Directions:
(1) From the article on CT scans for children with head trauma, reproduce the text word for word. Begin at the words "An analysis of" and stop after "hospital before transfer.".
(2) Translate this sentence from the article on CT scans for children with head trauma into Spanish: "Head trauma is a common occurrence in childhood; injuries range from mild bumps to severe traumatic brain injury."
(3) Continue the article on CT scans for children with head trauma from where it stops.

Passage to read:
-- Opening Marker --

Children With Head Trauma: To CT or Not to CT?

Publication
Article
Consultant for PediatriciansConsultant for Pediatricians Vol 9 No 1
Volume 9
Issue 1

To determine which children who had sustained head injuries would not benefit from CT scans, Kuppermann and colleagues3 conducted a prospective cohort study of more than 42,000 children from 25 North American emergency departments (EDs).

Head trauma is a common occurrence in childhood; injuries range from mild bumps to severe traumatic brain injury. Because it is imperative to identify, diagnose, and treat clinically important traumatic brain injury in a timely fashion, physicians frequently feel that they must obtain CT scans in children with anything but the most innocent of head injuries to avoid missing a potentially serious situation. However, CT scans increase a child’s risk of malignancy later in life,1,2 and many of the abnormalities identified on CT do not require acute intervention.

An analysis of records of children with trauma.
To determine which children who had sustained head injuries would not benefit from CT scans, Kuppermann and colleagues3 conducted a prospective cohort study of more than 42,000 children from 25 North American emergency departments (EDs). The authors included children younger than 18 years who presented less than 24 hours after blunt head trauma with Glasgow Coma Scale scores of 14 or 15. Patients with trivial injuries, such as running into stationary objects or falling at ground level with no signs of trauma other than abrasions or lacerations, were excluded, as were children with underlying neurological conditions, penetrating trauma, or imaging at an outside hospital before transfer.

Investigators at each site used standardized forms to record patient histories, mechanism of injury, signs, and symptoms; this information was recorded before imaging results were known. Whether a CT scan was obtained and whether a child was admitted were at the ED physician’s discretion. Patients discharged from the ED were contacted by telephone 7 to 90 days later to see whether any injuries were missed.

The authors defined clinically important traumatic brain injury as that which resulted in death, neurosurgery, intubation for more than 24 hours, or hospital admission for 2 or more nights. Brief intubations that might have been used for reasons other than brain injury (such as for sedation for imaging) were not included in the outcome definition. The authors also excluded from the outcome measure single-night hospitalizations for observation during which no intervention was necessary.

-- Closing Marker --

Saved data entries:
-- Opening Marker --

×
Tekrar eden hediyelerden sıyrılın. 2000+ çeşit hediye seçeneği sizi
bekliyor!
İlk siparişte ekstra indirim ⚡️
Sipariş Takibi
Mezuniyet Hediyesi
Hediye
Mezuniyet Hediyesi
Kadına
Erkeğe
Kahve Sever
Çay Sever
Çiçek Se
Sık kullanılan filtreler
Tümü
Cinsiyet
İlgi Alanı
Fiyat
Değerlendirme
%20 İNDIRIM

-- Closing Marker --

Responses to the exercise:
(1)
An analysis of records of children with trauma.
To determine which children who had sustained head injuries would not benefit from CT scans, Kuppermann and colleagues3 conducted a prospective cohort study of more than 42,000 children from 25 North American emergency departments (EDs). The authors included children younger than 18 years who presented less than 24 hours after blunt head trauma with Glasgow Coma Scale scores of 14 or 15. Patients with trivial injuries, such as running into stationary objects or falling at ground level with no signs of trauma other than abrasions or lacerations, were excluded, as were children with underlying neurological conditions, penetrating trauma, or imaging at an outside hospital before transfer.

(2) El traumatismo craneal es un suceso frecuente en la infancia; las lesiones van desde golpes leves hasta una lesión cerebral traumática grave.

(3)
Non-radiological predictors of traumatic brain injury. Validated predictors of clinically important traumatic brain injury in children younger than 2 years include altered mental status, non-frontal scalp hematoma, loss of consciousness for at least 5 seconds, severe mechanism of injury, palpable skull fracture, and not acting normally according to the parent. The risk of clinically important traumatic brain injury in a child with none of these 6 predictors was found to be 0.02%.

For children 2 years and older, the validated predictors include abnormal mental status, any loss of consciousness, history of vomiting, severe mechanism of injury, signs of basilar skull fracture, and severe headache. The risk of clinically important traumatic brain injury in a child with none of these 6 predictors was less than 0.05%.

The authors concluded that children who did not have any of the 6 predictors for their age-group did not need CT scans. If the predictors had been used in this study population to determine whether to order CT imaging, 25% of the CT scans done in children younger than 2 years and 20% of the CT scans done in children 2 years and older would have been obviated.

How the study results might cut down on unnecessary CT scans.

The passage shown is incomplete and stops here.